The U.S. economy is expected to slow in 2024, with real GDP growth projected to fall to 1.3% from 2.6% in 2023. Private forecasters also expect inflation to continue to decline, falling to 2.4% in 2024.

Key factors contributing to the slowdown in 2024 include:

  • Slower growth of real private consumption expenditures (PCE): PCE is the largest component of real GDP, and forecasters expect growth to slow from 2.5% in 2023 to 1.6% in 2024.
  • Slower growth of nonresidential fixed investment: Nonresidential fixed investment is a key indicator of business sentiment, and capital spending is a key contributor to future estimates of real potential GDP. Forecasters expect real nonresidential fixed investment to slow from 3.7% in 2023 to 1.5% in 2024.
  • Slower growth of government expenditures: Private forecasters expect the growth of government expenditures to slow to 1.8% in 2024, about half the pace expected in 2023.

Despite the slowdown, the U.S. economy is expected to avoid a recession in 2024.
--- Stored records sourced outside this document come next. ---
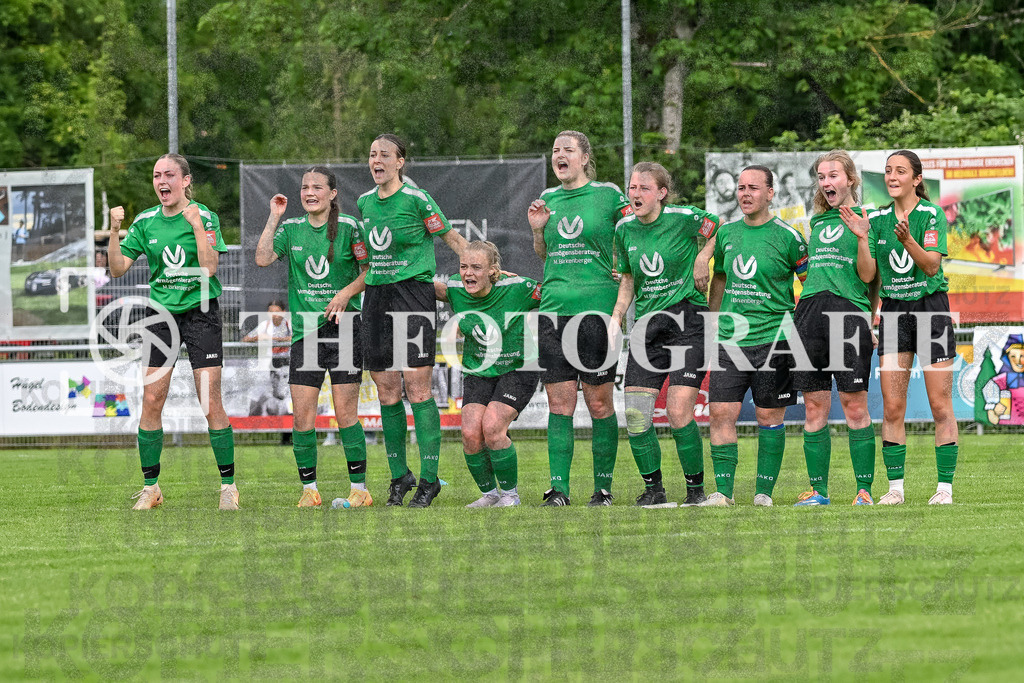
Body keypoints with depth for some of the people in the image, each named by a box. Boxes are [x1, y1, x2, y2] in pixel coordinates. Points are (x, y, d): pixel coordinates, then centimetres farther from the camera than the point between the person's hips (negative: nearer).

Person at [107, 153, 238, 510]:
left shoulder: (205, 217, -6)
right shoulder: (145, 222, 6)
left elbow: (209, 267, -18)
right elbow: (117, 269, 3)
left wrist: (196, 224, -23)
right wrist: (115, 231, -10)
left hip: (200, 313, -4)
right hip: (161, 315, 4)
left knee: (211, 404, -8)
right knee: (151, 401, -2)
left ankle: (228, 485, 0)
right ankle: (150, 487, 7)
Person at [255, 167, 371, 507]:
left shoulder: (348, 227, -1)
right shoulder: (291, 228, 8)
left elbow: (370, 271, 2)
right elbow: (263, 259, -4)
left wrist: (346, 292, -13)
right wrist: (274, 217, -3)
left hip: (343, 326, -3)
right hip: (304, 330, 3)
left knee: (346, 412, -5)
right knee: (302, 415, -2)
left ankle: (359, 488, 2)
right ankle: (309, 488, 8)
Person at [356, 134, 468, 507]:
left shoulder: (417, 200, -7)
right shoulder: (365, 203, 12)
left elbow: (452, 239, 1)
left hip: (414, 293, -6)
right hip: (376, 295, 6)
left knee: (417, 387, -10)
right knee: (386, 389, 5)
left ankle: (429, 479, -6)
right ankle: (399, 476, 14)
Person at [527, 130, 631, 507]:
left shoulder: (608, 194, 2)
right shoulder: (548, 199, 14)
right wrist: (537, 231, 5)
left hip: (597, 306, -4)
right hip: (554, 306, 4)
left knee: (599, 402, -1)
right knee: (559, 403, 0)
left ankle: (603, 486, 8)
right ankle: (558, 488, -1)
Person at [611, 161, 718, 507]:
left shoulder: (685, 218, -8)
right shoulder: (625, 229, 7)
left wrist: (703, 258, -3)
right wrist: (616, 318, 9)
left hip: (688, 321, -5)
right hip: (647, 324, 5)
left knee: (679, 413, -13)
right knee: (635, 414, -5)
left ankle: (696, 489, 4)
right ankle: (653, 488, 11)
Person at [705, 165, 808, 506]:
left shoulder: (787, 236, -4)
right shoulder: (726, 234, 11)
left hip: (773, 337, -4)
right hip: (729, 338, 4)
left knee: (770, 417, 1)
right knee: (721, 413, -5)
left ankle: (764, 492, 8)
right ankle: (723, 491, -1)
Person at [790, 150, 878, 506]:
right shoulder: (818, 221, 22)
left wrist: (862, 237, -16)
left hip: (849, 312, -5)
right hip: (810, 311, 5)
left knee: (855, 406, -6)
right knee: (815, 407, 4)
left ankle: (864, 489, -2)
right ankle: (818, 489, 9)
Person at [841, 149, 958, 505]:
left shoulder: (932, 214, -5)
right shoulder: (878, 219, 7)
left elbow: (931, 265, -15)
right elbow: (867, 275, 3)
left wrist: (907, 240, -31)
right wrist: (861, 238, -11)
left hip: (932, 308, -4)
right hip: (894, 312, 4)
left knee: (940, 406, -3)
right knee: (892, 408, -1)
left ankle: (945, 486, 1)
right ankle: (895, 486, 4)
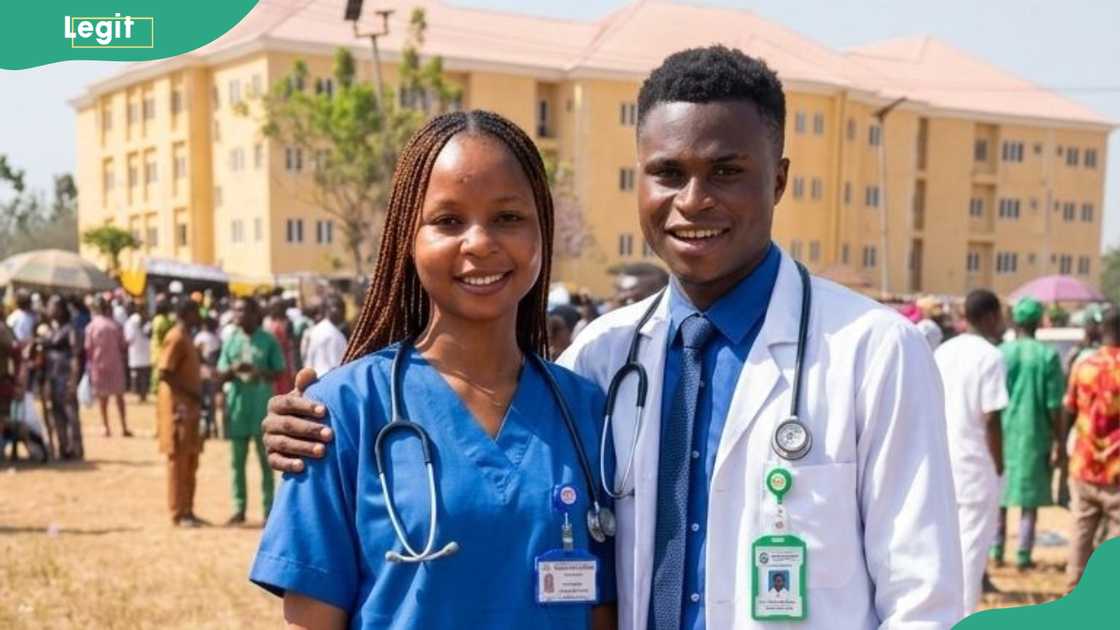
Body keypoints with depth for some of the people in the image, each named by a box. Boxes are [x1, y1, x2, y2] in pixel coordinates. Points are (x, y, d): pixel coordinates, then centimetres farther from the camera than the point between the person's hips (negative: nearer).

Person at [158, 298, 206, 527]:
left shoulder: (186, 337, 15)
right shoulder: (176, 338, -14)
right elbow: (164, 373, -21)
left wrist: (195, 396, 11)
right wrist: (191, 393, -19)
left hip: (189, 406, 9)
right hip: (177, 406, -9)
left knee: (190, 461, 12)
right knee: (178, 460, -4)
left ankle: (187, 511, 18)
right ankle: (178, 514, 1)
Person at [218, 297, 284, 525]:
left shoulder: (268, 340, -3)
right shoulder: (231, 340, 6)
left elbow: (279, 372, -2)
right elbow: (221, 376, 5)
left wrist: (261, 373, -20)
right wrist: (233, 369, -16)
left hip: (262, 407, -3)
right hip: (237, 405, 3)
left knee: (265, 460, 4)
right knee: (238, 460, 8)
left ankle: (268, 510, 11)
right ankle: (239, 508, 18)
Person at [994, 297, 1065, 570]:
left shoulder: (999, 353, -2)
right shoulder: (1048, 356, -6)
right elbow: (1054, 406, -7)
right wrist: (1058, 443, 0)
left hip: (1003, 434, 2)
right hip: (1034, 436, -2)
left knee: (998, 495, 14)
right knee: (1030, 498, 6)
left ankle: (997, 550, 17)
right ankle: (1023, 555, 7)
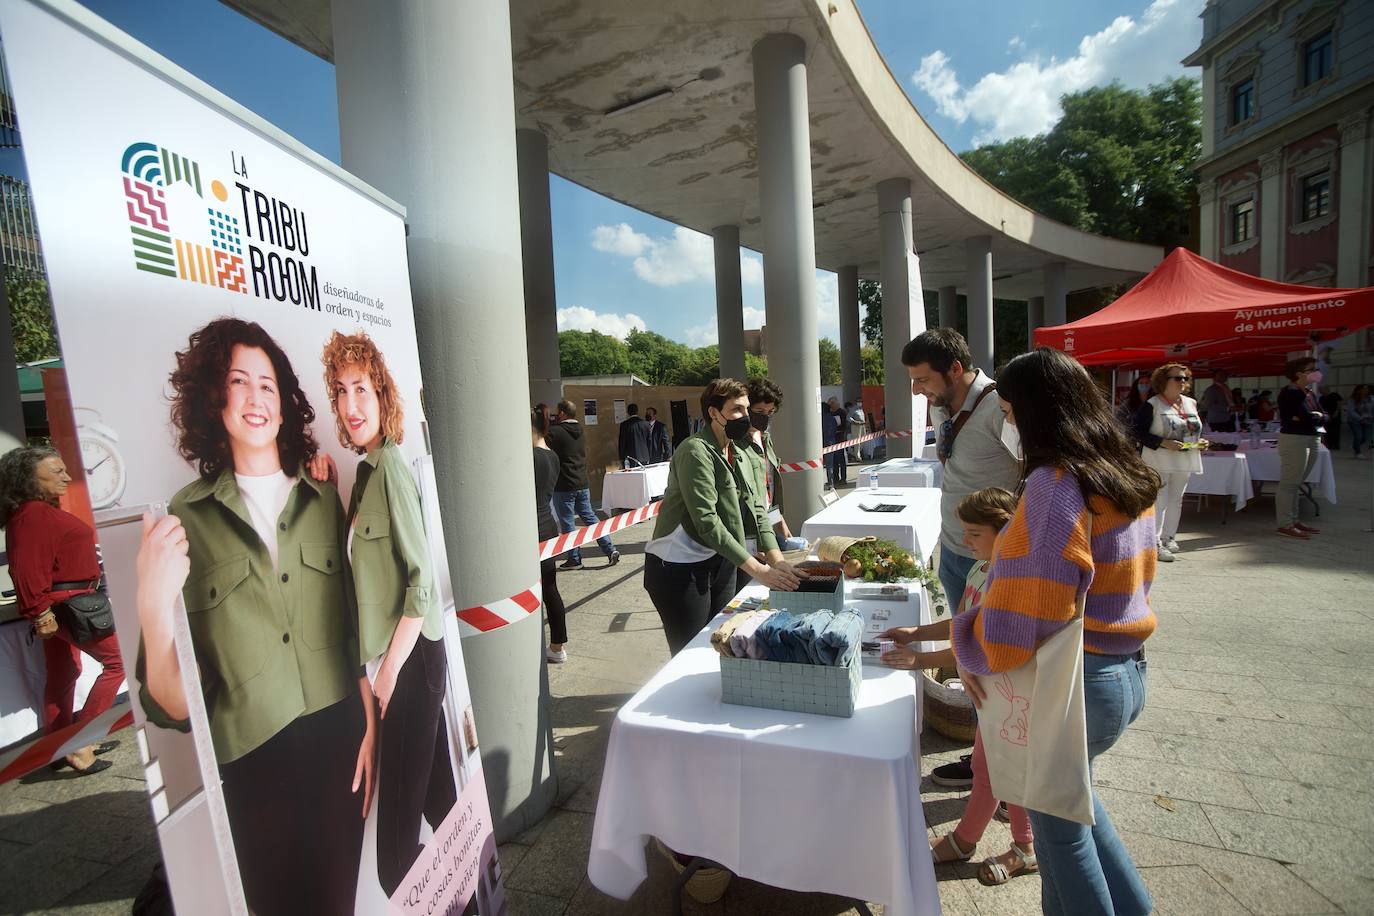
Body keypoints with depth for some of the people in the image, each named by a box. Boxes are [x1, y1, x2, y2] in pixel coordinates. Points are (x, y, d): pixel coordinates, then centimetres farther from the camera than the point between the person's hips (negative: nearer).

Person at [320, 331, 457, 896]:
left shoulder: (391, 466, -16)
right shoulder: (365, 468, 10)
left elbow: (422, 580, -19)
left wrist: (391, 668, -15)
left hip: (411, 659, -9)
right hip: (390, 658, 9)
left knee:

  • Labor market: Nonfarm payroll employment is projected to slow from an average of 228,417 jobs per month in 2023 to 91,000 jobs per month in 2024. The unemployment rate is forecast to slowly drift upward to an average of 4.2% in 2024, 0.5 percentage points more than its average in the third quarter of 2023.
  • Inflation: The expectation of below-trend real GDP growth in 2024 results in forecasts for slower—but still positive—job growth and a modest increase in the unemployment rate. In the September 2023 SEP, the median FOMC participant projected that headline and core PCE price index inflation would continue to decline in 2024 and eventually drop below 3%. Private forecasters concur with this outlook; headline and core inflation are forecast to fall to 2.4% in 2024.

Risks to the outlook:

  • Monetary policy: The risk of recession likely reflects many factors. The first is whether the Fed’s current monetary policy stance (i.e., the level of the real federal funds rate target range) is high enough to bring inflation back to 2% in a timely manner.
  • Geopolitical risks: Second, geopolitical risks abound. For instance, wars are being fought in the Middle East and Eastern Europe—both large oil-producing regions.
  • Financial instability: Third, there are concerns about what rising interest rates in 2023 could imply for default and delinquency rates across several loan categories.

Overall, the U.S. economic outlook for 2024 is for slower growth but no recession. Inflation is expected to continue to decline, but the risk of recession remains elevated.